Catching exception: divide by zero

You need to check it yourself and throw an exception. Integer divide by zero is not an exception in standard C++.

Neither is floating point divide by zero but at least that has specific means for dealing with it.

The exceptions listed in the ISO standard are:

namespace std {
    class logic_error;
        class domain_error;
        class invalid_argument;
        class length_error;
        class out_of_range;
    class runtime_error;
        class range_error;
        class overflow_error;
        class underflow_error;
}

and you could argue quite cogently that either overflow_error (the infinity generated by IEEE754 floating point could be considered overflow) or domain_error (it is a problem with the input value) would be ideal for indicating a divide by zero.

However, section 5.6 (of C++11, though I don’t think this has changed from the previous iteration) specifically states:

If the second operand of / or % is zero, the behavior is undefined.

So, it could throw those (or any other) exceptions. It could also format your hard disk and laugh derisively 🙂


If you wanted to implement such a beast, you could use something like intDivEx in the following program (using the overflow variant):

#include <iostream>
#include <stdexcept>

// Integer division/remainder, catching divide by zero.

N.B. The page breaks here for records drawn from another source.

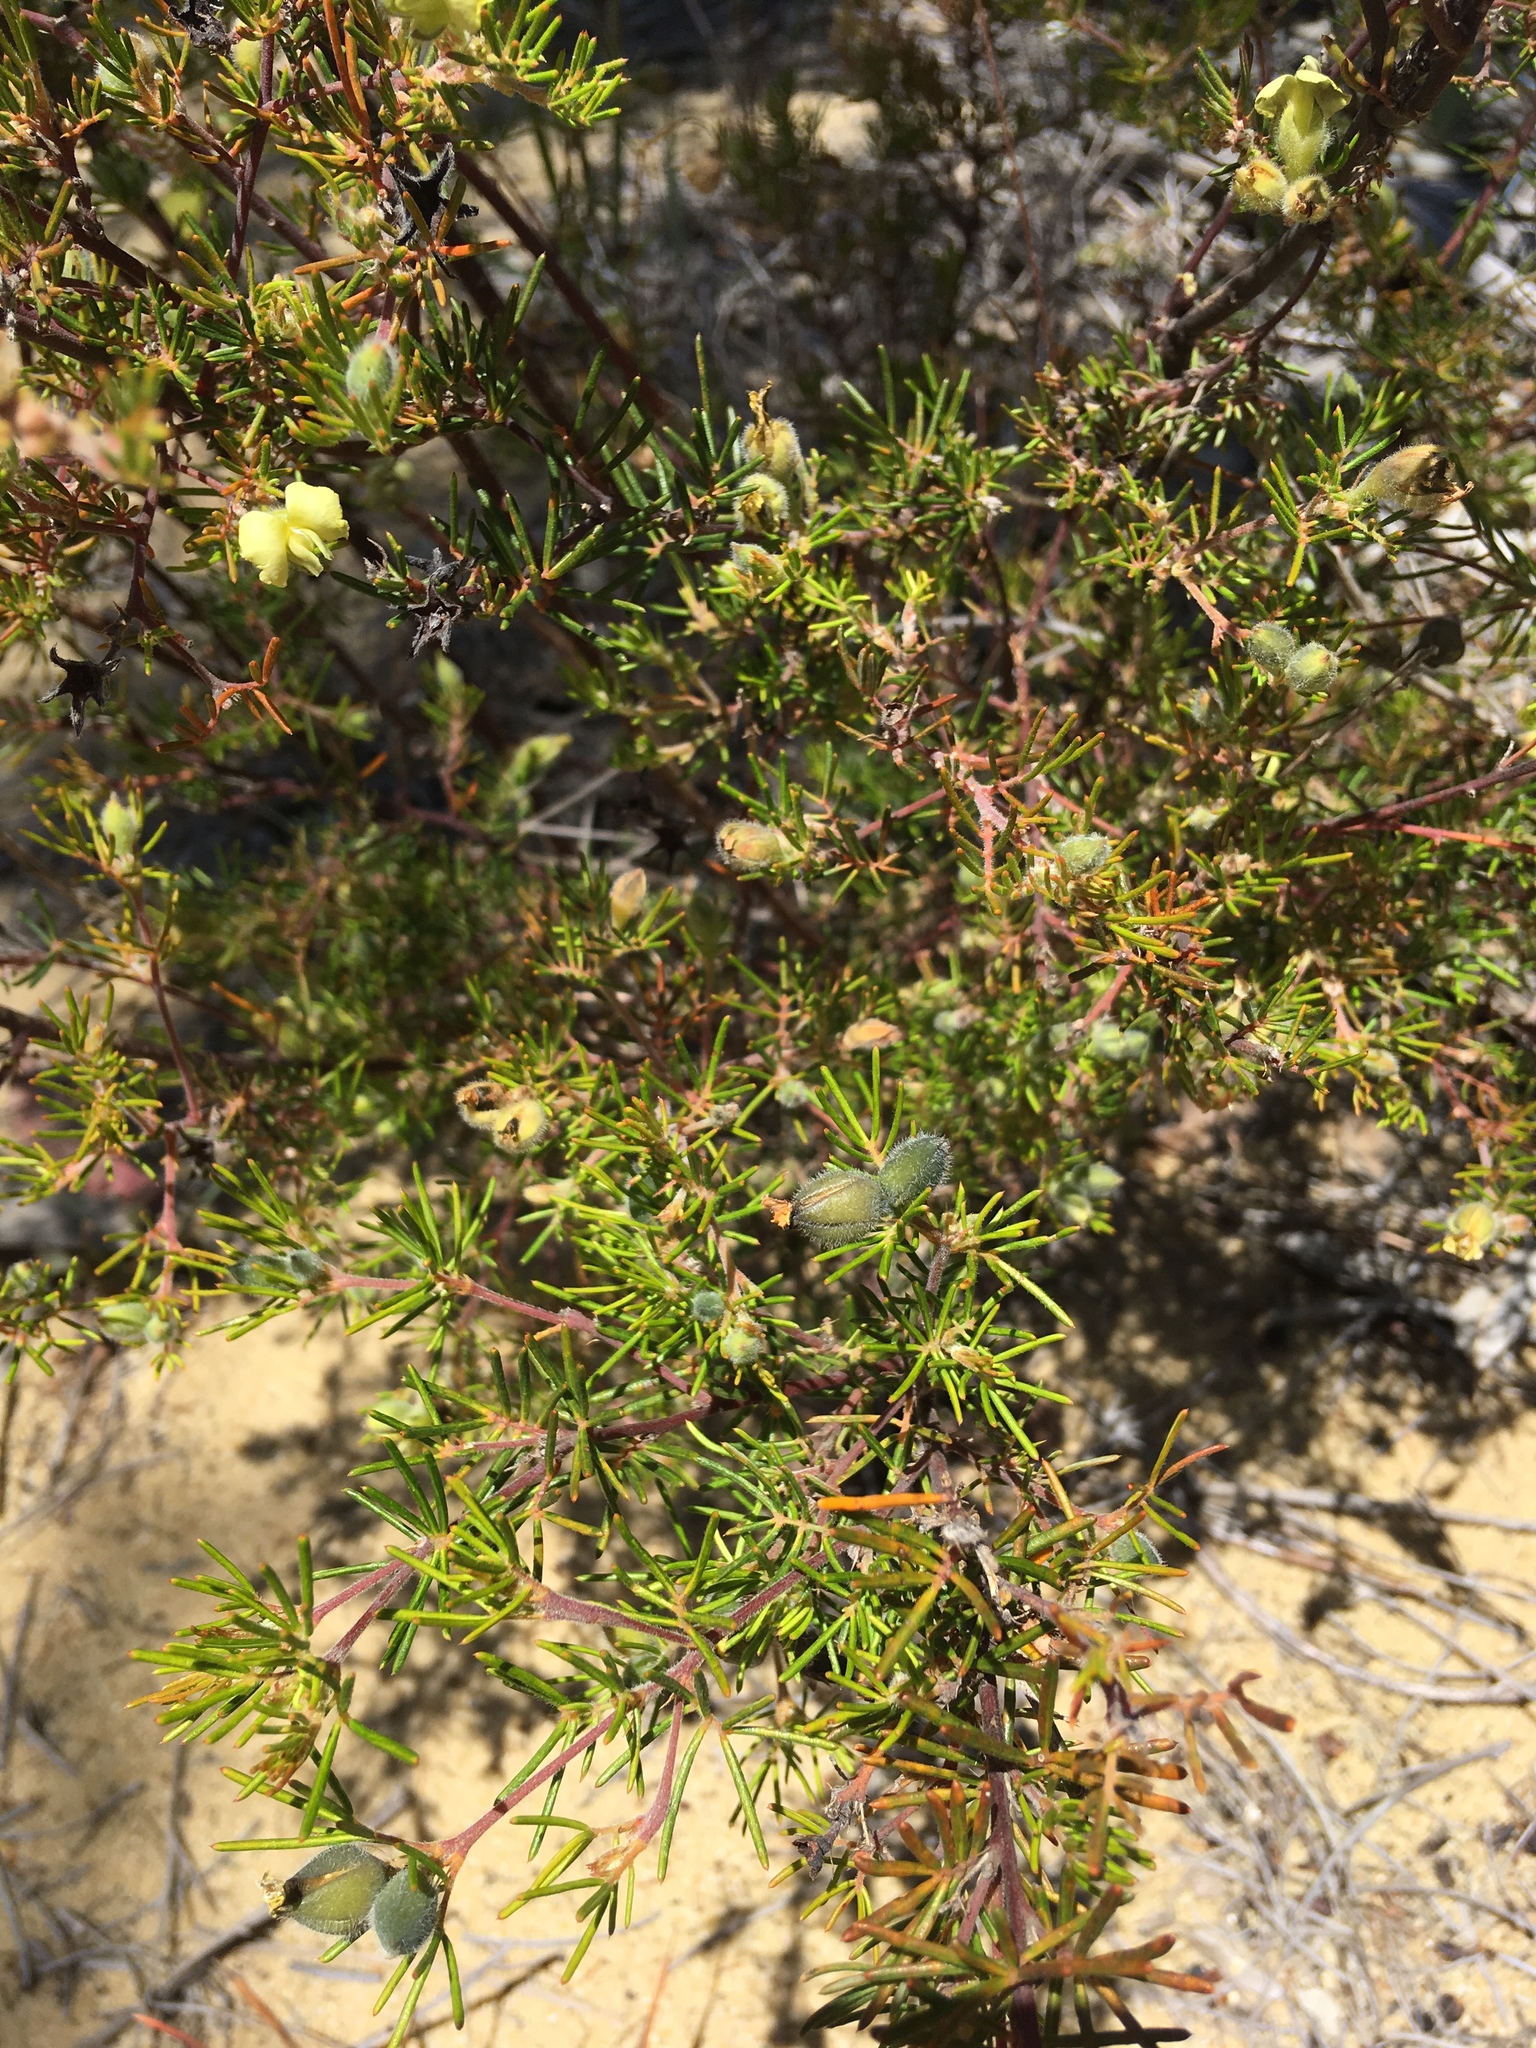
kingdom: Plantae
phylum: Tracheophyta
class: Magnoliopsida
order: Fabales
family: Fabaceae
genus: Gompholobium
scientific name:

inline int intDivEx (int numerator, int denominator) {
    if (denominator == 0)
        throw std::overflow_error("Divide by zero exception");
    return numerator / denominator;
}

inline int intModEx (int numerator, int denominator) {
    if (denominator == 0)
        throw std::overflow_error("Divide by zero exception");
    return numerator % denominator;
}

int main (void) {
    int i = 42;

    try { i = intDivEx (10, 0); }
    catch (std::overflow_error &e) {
        std::cout << e.what() << " -> ";
    }
    std::cout << i << std::endl;

    try { i = intDivEx (10, 2); }
    catch (std::overflow_error &e) {
        std::cout << e.what() << " -> ";
    }
    std::cout << i << std::endl;

    return 0;
}

This outputs:

Divide by zero exception -> 42
5

and you can see it throws and catches the exception (leaving the return variable untouched) for the divide by zero case.